Bradford stressed that within a health system this is a team effort requiring several different kinds of expertise. “At a basic minimum, we recommend that the team consist of at least one clinician whose scope of practice includes diagnosis, need someone who understands diagnosis, and can be can lend their effort to looking more closely at the cases that you can apply,” she said. “We also recommend that your team include at least one quality and safety professional, someone who is well versed in quality improvement methodologies, and who can apply a quality and safety lens to this work in order to push any lessons learned forward and result in some kind of meaningful improvement in your system.”

How a health system decides to proceed with event detection is going to depend on the capabilities of the organization and the data that's available, Bradford noted. Most organizations can start by looking at data that they already routinely collect for other purposes — things like mortality reviews or general quality and safety event reviews. An organization can re-examine these data, maybe by looking a little bit further upstream in the diagnostic process to look at these events, applying a lens of diagnostic safety and learning more from them from that perspective.

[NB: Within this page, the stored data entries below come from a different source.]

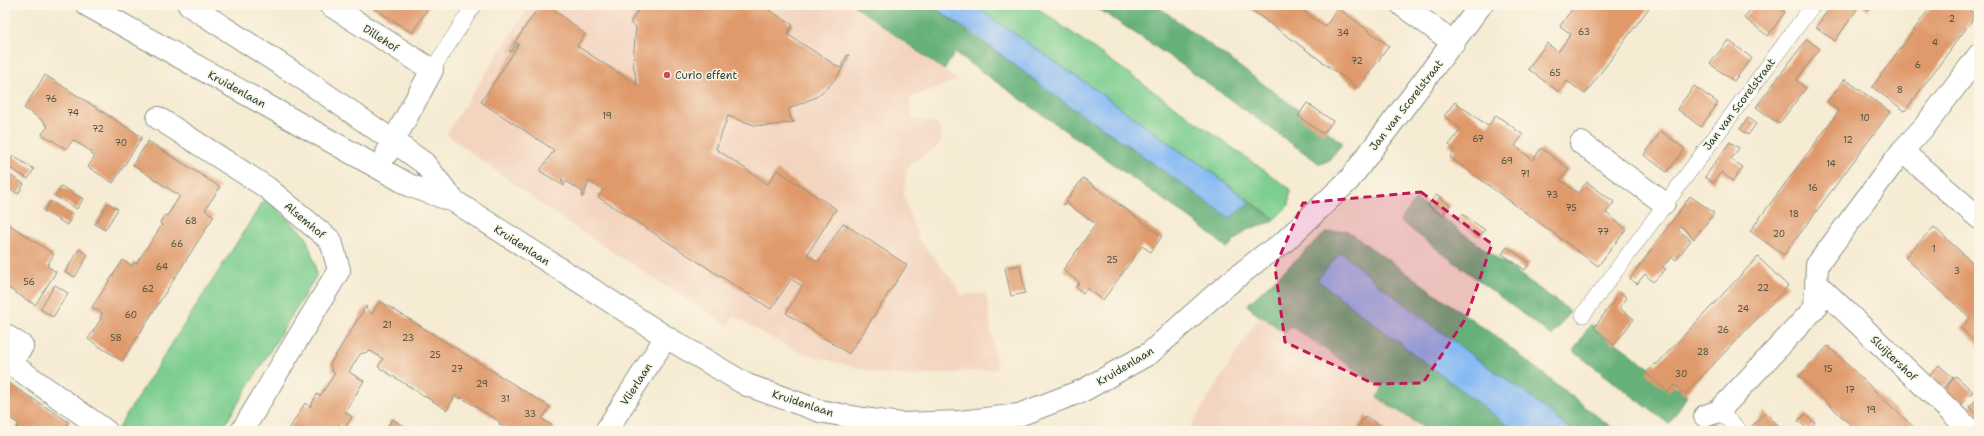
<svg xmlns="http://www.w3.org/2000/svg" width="1984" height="436" viewBox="0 0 1984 436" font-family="'Shantell Sans',sans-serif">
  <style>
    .built { fill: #f3d4bf }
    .green { fill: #7dce90; stroke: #4e8662 }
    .forest { fill: #66b17a; stroke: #427757 }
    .water { fill: #86baf4; stroke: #527c94 }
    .building { fill: #df996b }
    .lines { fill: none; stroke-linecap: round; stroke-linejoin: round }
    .service-casing { stroke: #8a9484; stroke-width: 16 }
    .pedestrian-casing { stroke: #8a9484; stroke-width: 24 }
    .minor-casing { stroke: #8a9484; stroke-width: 24 }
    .service { stroke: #fff; stroke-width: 15 }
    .pedestrian { stroke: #fff; stroke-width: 22 }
    .minor { stroke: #fff; stroke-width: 22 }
    .marked { fill: #c2185b; fill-opacity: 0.2; stroke: #c2185b; stroke-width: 3; stroke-dasharray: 8 5; stroke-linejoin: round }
    .poi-dot { fill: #d1495b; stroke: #fcf5e5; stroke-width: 1.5 }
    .labels { text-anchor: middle; stroke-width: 3; stroke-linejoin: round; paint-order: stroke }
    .number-label { font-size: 9px; fill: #4f5442 }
    .street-label { font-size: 11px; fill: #1f3d34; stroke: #fcf5e5 }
    .poi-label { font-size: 11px; fill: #1f3d34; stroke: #fcf5e5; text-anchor: start }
  </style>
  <rect width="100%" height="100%" fill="#fcf5e5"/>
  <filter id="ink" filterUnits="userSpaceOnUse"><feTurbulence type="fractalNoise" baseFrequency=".025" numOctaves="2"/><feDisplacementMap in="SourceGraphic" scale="8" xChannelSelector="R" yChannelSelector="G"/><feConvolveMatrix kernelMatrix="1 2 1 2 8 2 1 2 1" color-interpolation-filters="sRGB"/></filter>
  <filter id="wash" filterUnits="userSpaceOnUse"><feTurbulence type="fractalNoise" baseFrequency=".012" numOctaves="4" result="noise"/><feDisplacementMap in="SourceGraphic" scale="16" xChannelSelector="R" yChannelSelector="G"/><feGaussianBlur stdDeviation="0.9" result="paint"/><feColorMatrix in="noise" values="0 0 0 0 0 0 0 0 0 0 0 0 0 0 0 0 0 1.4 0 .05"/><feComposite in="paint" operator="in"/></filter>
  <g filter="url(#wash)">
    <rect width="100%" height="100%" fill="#f6ebd3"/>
    <g class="built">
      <path d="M530,5H850L957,80L910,98L912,119L933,122L941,129L942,138L937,147L914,161L906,169L904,195L907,207L919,240L951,278L961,295L986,293L997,369L915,376L878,373L800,353L769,337L734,316L728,326L560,218L446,134Z"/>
      <path d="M1260,315L1285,333L1291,325L1383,388L1378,397L1429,431H1188Z"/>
    </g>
    <g class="green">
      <path d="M973,5H1033L1290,189L1289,205L1275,219L1199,163L1181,152L1103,95Z"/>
      <path d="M266,197L306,237L315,264L316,276L221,431H116Z"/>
    </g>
    <g class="forest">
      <path d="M853,5H930L1160,169L1182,183L1239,211L1250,202L1275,219L1271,222L1248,229L1227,248L1198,224L955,53L944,70Z"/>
      <path d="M1093,5H1156L1343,143L1328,161L1320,164L1178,62Z"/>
      <path d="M1416,199L1570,311L1552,336L1400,221Z"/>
      <path d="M1346,230L1495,336L1616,431H1572L1518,387L1482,363L1377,283L1341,252L1317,280L1515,431H1429L1377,397L1383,388L1291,326L1285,333L1260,315L1259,316L1247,305L1325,233Z"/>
      <path d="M1591,324L1687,396L1669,424L1573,351Z"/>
      <path d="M1710,420L1722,431H1694Z"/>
    </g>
    <g class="water">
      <path d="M930,5H973L1103,95L1181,152L1199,163L1250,202L1230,218L1099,125L1069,106L972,33Z"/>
      <path d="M1341,252L1377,283L1482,363L1518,387L1572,431H1515L1317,280Z"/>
    </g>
    <g id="blocks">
      <g class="building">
        <path d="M369,5H430L412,33Z"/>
        <path d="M540,5H548L585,34L577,46L637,85L633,62L636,27L630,23L641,5H761L793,25L787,34L840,68L847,55H849L838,76L828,87L816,97L788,109L792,121L795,122L767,126L754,125L728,116L716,149L768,184L777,170L836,209L807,255L818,262L843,223L907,265L849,354L786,313L802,286L791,279L771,309L598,197L603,190L589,181L583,197H581L583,192L562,179L561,182L565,184L564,186L540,171L554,150L481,102L519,44L517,43L511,52L509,51Z"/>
        <path d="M1245,5H1302L1300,8L1325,27L1338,8L1389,46L1358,88Z"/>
        <path d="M1575,5H1589L1591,7L1592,5H1651L1585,94L1567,81L1559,92L1528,69L1547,43L1558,52L1571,34L1560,26Z"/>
        <path d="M1754,5H1775L1785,12L1768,36L1744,18Z"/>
        <path d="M1832,5H1872L1868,11L1860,5L1835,41L1816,27Z"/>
        <path d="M1932,5H1962L1976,15L1905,111L1872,87Z"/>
        <path d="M1807,39L1820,49L1796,80L1806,88L1779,124L1756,107Z"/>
        <path d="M1728,40L1752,58L1734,81L1710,64Z"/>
        <path d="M45,75L142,137L113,183L88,167L95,156L91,154L92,152L73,140L66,149L42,134L48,126L44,123L45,122L24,108Z"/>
        <path d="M1845,79L1890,112L1784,255L1750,231L1839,111L1827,102Z"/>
        <path d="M1694,86L1718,103L1701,127L1677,109Z"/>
        <path d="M1455,102L1488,126L1496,115L1510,125L1523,135L1515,146L1533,160L1541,148L1569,169L1560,180L1578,193L1587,182L1614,202L1606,213L1626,229L1598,266L1450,157L1455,150L1449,145L1461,129L1444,116Z"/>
        <path d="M1307,103L1333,121L1323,134L1298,116Z"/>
        <path d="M1748,118L1756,124L1748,135L1740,129Z"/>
        <path d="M1661,131L1685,149L1667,172L1644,155Z"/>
        <path d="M148,141L220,187L205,210L214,216L122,361L88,339L101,319L100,318L102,313L92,307L123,260L132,266L134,262L136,264L162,225L160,223L162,219L165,215L167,216L180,196L133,165Z"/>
        <path d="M1730,142L1739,148L1731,159L1743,167L1733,181L1721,172L1713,183L1705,177Z"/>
        <path d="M13,156L34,169L28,179L7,166Z"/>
        <path d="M5,172L24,184L18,194L5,186Z"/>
        <path d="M1083,178L1162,236L1151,252L1142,246L1103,300L1087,288L1083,293L1076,287L1079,282L1063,270L1096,224L1066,203L1063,205Z"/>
        <path d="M61,186L83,199L77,209L55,196Z"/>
        <path d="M1436,195L1450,205L1442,216L1428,206Z"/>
        <path d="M1690,196L1714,213L1694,239L1681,226L1678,230L1691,240L1676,260L1672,257L1662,267L1666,269L1653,282L1645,274L1637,284L1630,279Z"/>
        <path d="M50,201L73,215L67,225L44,211Z"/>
        <path d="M108,203L118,209L105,230L95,224Z"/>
        <path d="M1462,214L1485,230L1479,237L1457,220Z"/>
        <path d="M5,222L54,254L47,266L56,272L35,305L5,286Z"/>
        <path d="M1934,227L1979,269V346L1961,328L1970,318L1905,257Z"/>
        <path d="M1507,247L1530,263L1525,270L1502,254Z"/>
        <path d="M79,249L88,255L75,277L65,272Z"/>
        <path d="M1758,257L1788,286L1685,394L1675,385L1668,392L1646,373L1655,363L1656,365Z"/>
        <path d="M1020,265L1025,293L1011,296L1005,268Z"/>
        <path d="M55,285L68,293L53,317L40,309Z"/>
        <path d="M1620,292L1627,298L1619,308L1634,319L1614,345L1594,328Z"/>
        <path d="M380,301L550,407L542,419L554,427L551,431H513L507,428L506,429L499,424L500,422L461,397L460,399L455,396L447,410L378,367L383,359L371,351L360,354L349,372L364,381L345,412L352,417L345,428L339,424L335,431H288L305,403L310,407L317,394L320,396L335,373L332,371L330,364L366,306L367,307L366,309L372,314Z"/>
        <path d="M1828,346L1893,408L1918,431H1857L1799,376Z"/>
        <path d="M1939,365L1953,378L1943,388L1929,376Z"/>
        <path d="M1956,376L1973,392L1960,405L1944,390Z"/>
        <path d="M5,381L69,422L64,431H14L19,424L5,415Z"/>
        <path d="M1979,397V416L1969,407Z"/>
        <path d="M1765,412L1784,431H1754L1750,428Z"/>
        <path d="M1805,414L1815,423L1809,430L1798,421Z"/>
        <path d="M1365,416L1388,431H1356Z"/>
        <path d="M392,419L404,426L411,431H385Z"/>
      </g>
    </g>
  </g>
  <g filter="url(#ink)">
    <use href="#blocks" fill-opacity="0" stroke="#8a9484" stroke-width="1"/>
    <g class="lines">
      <g class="service-casing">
        <g id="service">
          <path d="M432,70L474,5"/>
          <path d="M1583,315L1813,5"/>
          <path d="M1719,411L1740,431"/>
        </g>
      </g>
      <g class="pedestrian-casing">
        <path id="pedestrian" d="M5,335L22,346"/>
      </g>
      <g class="minor-casing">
        <g id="minor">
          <path d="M87,5L411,186L454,201L666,337L747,385L820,411L863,419L901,424L960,422L1019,415L1084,390L1150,353L1216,294L1263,256L1283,243L1349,180L1481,5"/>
          <path d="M189,5L311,84L393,141L424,163L454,201"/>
          <path d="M330,5L432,70L387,153"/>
          <path d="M1402,5L1454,43"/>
          <path d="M158,118L266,187L331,241L339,270L242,431"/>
          <path d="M1581,143L1664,203"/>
          <path d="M1902,151L1979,218"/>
          <path d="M1817,284L1971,431"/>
          <path d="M22,346L10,363L106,431"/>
          <path d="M1705,416L1719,411L1815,308L1817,265L1902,151L1925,126L1979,55"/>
          <path d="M606,431L666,337"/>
        </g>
      </g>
      <use href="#service" class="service"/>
      <use href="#pedestrian" class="pedestrian"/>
      <use href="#minor" class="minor"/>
    </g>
  </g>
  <path class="marked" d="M1421,192L1492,244L1466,318L1423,383L1374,384L1285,342L1275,267L1303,203Z"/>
  <circle class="poi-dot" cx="667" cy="75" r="4"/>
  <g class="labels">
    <g class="number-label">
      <text x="1952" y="22">2</text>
      <text x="1584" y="35">63</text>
      <text x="1343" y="36">34</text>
      <text x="1935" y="46">4</text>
      <text x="1357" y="64">72</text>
      <text x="1918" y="68">6</text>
      <text x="1555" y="76">65</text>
      <text x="1900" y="93">8</text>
      <text x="51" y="102">76</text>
      <text x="73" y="116">74</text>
      <text x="607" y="119">19</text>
      <text x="1865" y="121">10</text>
      <text x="98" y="132">72</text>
      <text x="1478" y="142">67</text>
      <text x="1848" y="143">12</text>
      <text x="121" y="146">70</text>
      <text x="1507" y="164">69</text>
      <text x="1831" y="167">14</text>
      <text x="1525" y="177">71</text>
      <text x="1813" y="191">16</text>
      <text x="1552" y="198">73</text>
      <text x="1571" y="211">75</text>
      <text x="1794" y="217">18</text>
      <text x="191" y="224">68</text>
      <text x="1603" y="235">77</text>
      <text x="1779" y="237">20</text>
      <text x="177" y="247">66</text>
      <text x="1934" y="252">1</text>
      <text x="1112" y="263">25</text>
      <text x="162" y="270">64</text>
      <text x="1957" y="274">3</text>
      <text x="29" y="285">56</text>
      <text x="1763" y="291">22</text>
      <text x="148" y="292">62</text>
      <text x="1743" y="312">24</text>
      <text x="131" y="318">60</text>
      <text x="387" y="328">21</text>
      <text x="1723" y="333">26</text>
      <text x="116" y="341">58</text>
      <text x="408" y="341">23</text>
      <text x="1703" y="355">28</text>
      <text x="435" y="358">25</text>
      <text x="457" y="372">27</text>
      <text x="1828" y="372">15</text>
      <text x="1681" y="377">30</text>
      <text x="482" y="387">29</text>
      <text x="1850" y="393">17</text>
      <text x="505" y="402">31</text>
      <text x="1871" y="413">19</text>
      <text x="530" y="417">33</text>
    </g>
    <g class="street-label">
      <text transform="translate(381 38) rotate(33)" y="4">Dillehof</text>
      <text transform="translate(237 89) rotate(29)" y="4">Kruidenlaan</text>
      <text transform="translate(1739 104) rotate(-53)" y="4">Jan van Scorelstraat</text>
      <text transform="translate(1406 105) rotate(-52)" y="4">Jan van Scorelstraat</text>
      <text transform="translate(305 220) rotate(40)" y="4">Alsemhof</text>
      <text transform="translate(522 245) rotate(33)" y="4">Kruidenlaan</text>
      <text transform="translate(1894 358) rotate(44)" y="4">Sluijtershof</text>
      <text transform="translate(1125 366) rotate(-31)" y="4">Kruidenlaan</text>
      <text transform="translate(636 384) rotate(-57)" y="4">Vlierlaan</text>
      <text transform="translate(803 403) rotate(18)" y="4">Kruidenlaan</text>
    </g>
    <g class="poi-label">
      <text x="675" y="79">Curio effent</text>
    </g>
  </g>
  <rect width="1984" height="436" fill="none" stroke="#fcf5e5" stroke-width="20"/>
</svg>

She said there are other data sources that the research suggests that organizations can consider for detecting these events in the first place. “For instance, some organizations have a mature safety event reporting system, and that can be leveraged as a way of collecting safety data from frontline clinicians,” Bradford added. “Some organizations have taken an existing safety event reporting system and then modified it so that diagnostic safety is its own category of event. Other organizations can even build a separate stream of collecting information specific to diagnostic safety events from clinicians.”

The Measure DX resource provides some guidance for leveraging the capabilities of an electronic health record, combined with a data warehouse that's able to be queried in order to use an algorithm to detect potential safety events from patterns of care that suggests that there may have been some breakdown in the diagnostic process. “For example, there might be unexpected escalations of care, or it may be return visits to an emergency department,” Bradford said.

Later this year, Bradford said, there will be an opportunity for some organizations to work with the Measure Dx team to do some further and more rigorous evaluation of the tool.